→ **THE PROBLEM**
Go through the data below. List every line that holds the word "change".

EXCERPTED DATA section start

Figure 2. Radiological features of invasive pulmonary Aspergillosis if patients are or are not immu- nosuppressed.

EXCERPTED DATA section end
EXCERPTED DATA section start

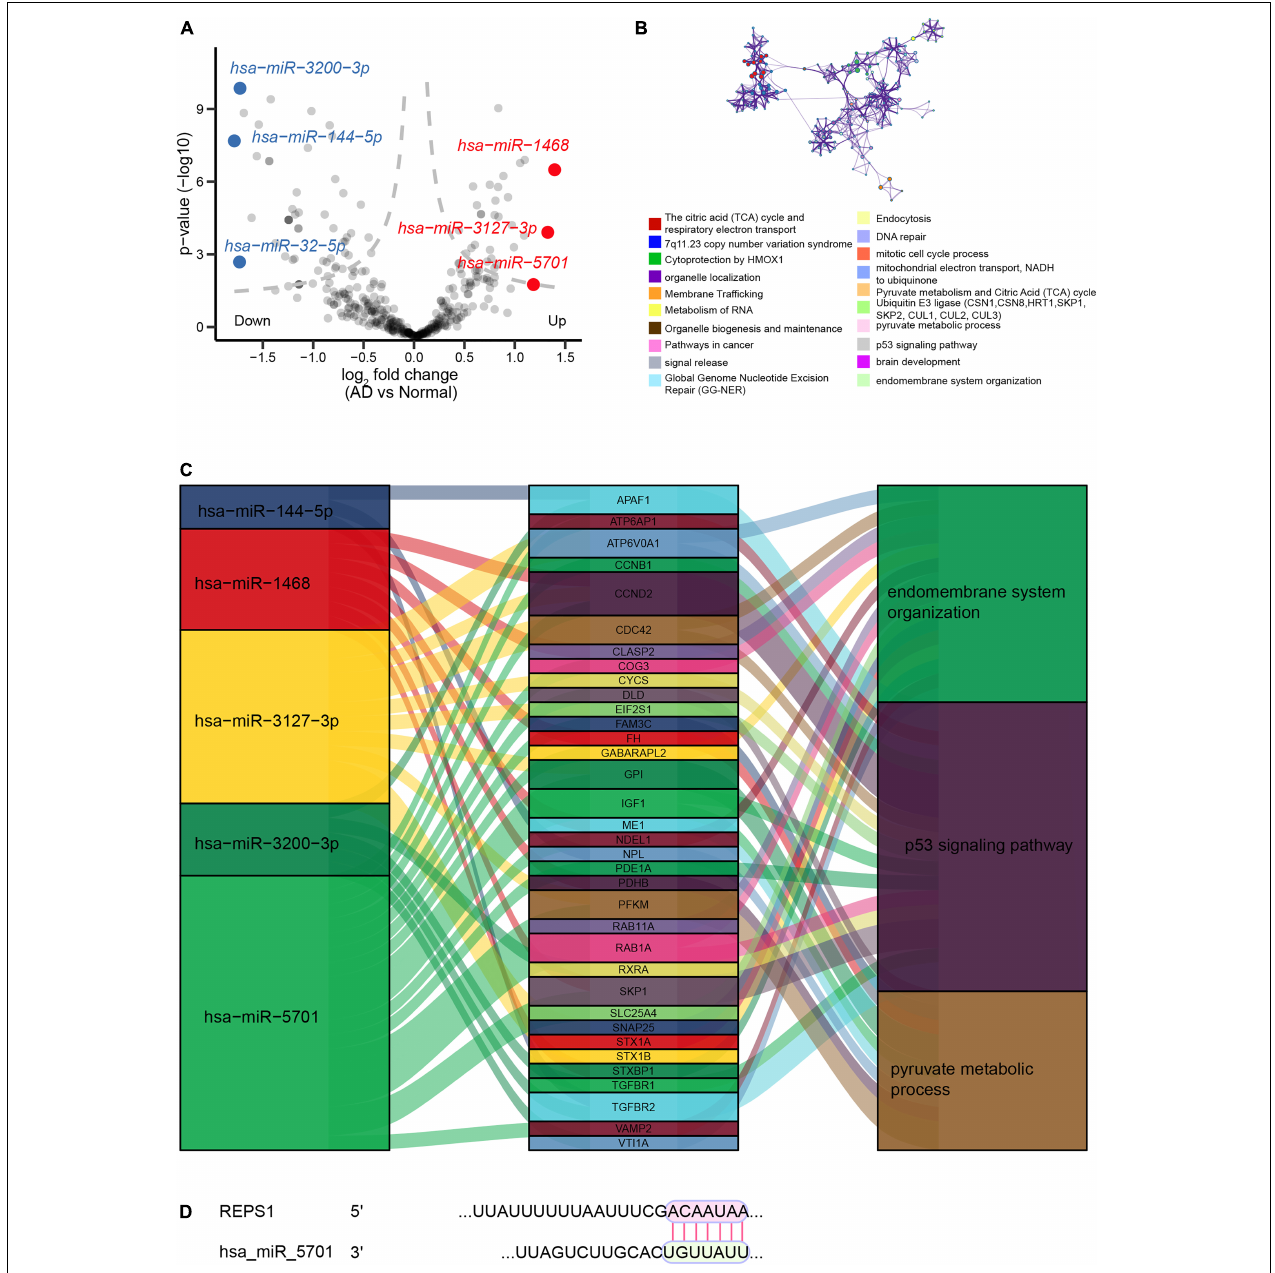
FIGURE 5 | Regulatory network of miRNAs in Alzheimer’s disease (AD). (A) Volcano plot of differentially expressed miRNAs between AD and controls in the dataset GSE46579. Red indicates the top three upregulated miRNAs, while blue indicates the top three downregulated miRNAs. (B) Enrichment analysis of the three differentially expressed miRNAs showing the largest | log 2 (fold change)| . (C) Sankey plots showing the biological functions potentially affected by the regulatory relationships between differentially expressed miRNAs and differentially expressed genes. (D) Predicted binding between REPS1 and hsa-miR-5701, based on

EXCERPTED DATA section end
EXCERPTED DATA section start

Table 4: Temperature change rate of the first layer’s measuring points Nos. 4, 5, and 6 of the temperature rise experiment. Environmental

EXCERPTED DATA section end

→ **SOLUTION TO THIS PROBLEM**
FIGURE 5 | Regulatory network of miRNAs in Alzheimer’s disease (AD). (A) Volcano plot of differentially expressed miRNAs between AD and controls in the dataset GSE46579. Red indicates the top three upregulated miRNAs, while blue indicates the top three downregulated miRNAs. (B) Enrichment analysis of the three differentially expressed miRNAs showing the largest | log 2 (fold change)| . (C) Sankey plots showing the biological functions potentially affected by the regulatory relationships between differentially expressed miRNAs and differentially expressed genes. (D) Predicted binding between REPS1 and hsa-miR-5701, based on
Table 4: Temperature change rate of the first layer’s measuring points Nos. 4, 5, and 6 of the temperature rise experiment. Environmental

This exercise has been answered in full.